## Records supplied

>> BEGIN

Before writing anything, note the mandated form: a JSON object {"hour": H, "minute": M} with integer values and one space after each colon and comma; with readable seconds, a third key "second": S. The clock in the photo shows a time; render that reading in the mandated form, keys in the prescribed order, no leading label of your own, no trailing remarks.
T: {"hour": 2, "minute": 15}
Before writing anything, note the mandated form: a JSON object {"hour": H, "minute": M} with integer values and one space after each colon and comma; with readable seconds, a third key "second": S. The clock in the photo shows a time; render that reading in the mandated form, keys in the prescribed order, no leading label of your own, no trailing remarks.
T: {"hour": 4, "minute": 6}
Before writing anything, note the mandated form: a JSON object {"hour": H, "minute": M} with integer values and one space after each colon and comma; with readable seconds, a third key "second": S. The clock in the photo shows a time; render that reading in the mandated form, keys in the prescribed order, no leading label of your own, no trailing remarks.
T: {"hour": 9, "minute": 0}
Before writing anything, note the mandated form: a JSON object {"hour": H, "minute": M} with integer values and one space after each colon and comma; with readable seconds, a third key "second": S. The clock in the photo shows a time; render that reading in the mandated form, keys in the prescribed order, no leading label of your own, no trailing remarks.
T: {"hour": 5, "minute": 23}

>> END

Reproduce every row above word for word, with no changes.

## Task output
Before writing anything, note the mandated form: a JSON object {"hour": H, "minute": M} with integer values and one space after each colon and comma; with readable seconds, a third key "second": S. The clock in the photo shows a time; render that reading in the mandated form, keys in the prescribed order, no leading label of your own, no trailing remarks.
T: {"hour": 2, "minute": 15}
Before writing anything, note the mandated form: a JSON object {"hour": H, "minute": M} with integer values and one space after each colon and comma; with readable seconds, a third key "second": S. The clock in the photo shows a time; render that reading in the mandated form, keys in the prescribed order, no leading label of your own, no trailing remarks.
T: {"hour": 4, "minute": 6}
Before writing anything, note the mandated form: a JSON object {"hour": H, "minute": M} with integer values and one space after each colon and comma; with readable seconds, a third key "second": S. The clock in the photo shows a time; render that reading in the mandated form, keys in the prescribed order, no leading label of your own, no trailing remarks.
T: {"hour": 9, "minute": 0}
Before writing anything, note the mandated form: a JSON object {"hour": H, "minute": M} with integer values and one space after each colon and comma; with readable seconds, a third key "second": S. The clock in the photo shows a time; render that reading in the mandated form, keys in the prescribed order, no leading label of your own, no trailing remarks.
T: {"hour": 5, "minute": 23}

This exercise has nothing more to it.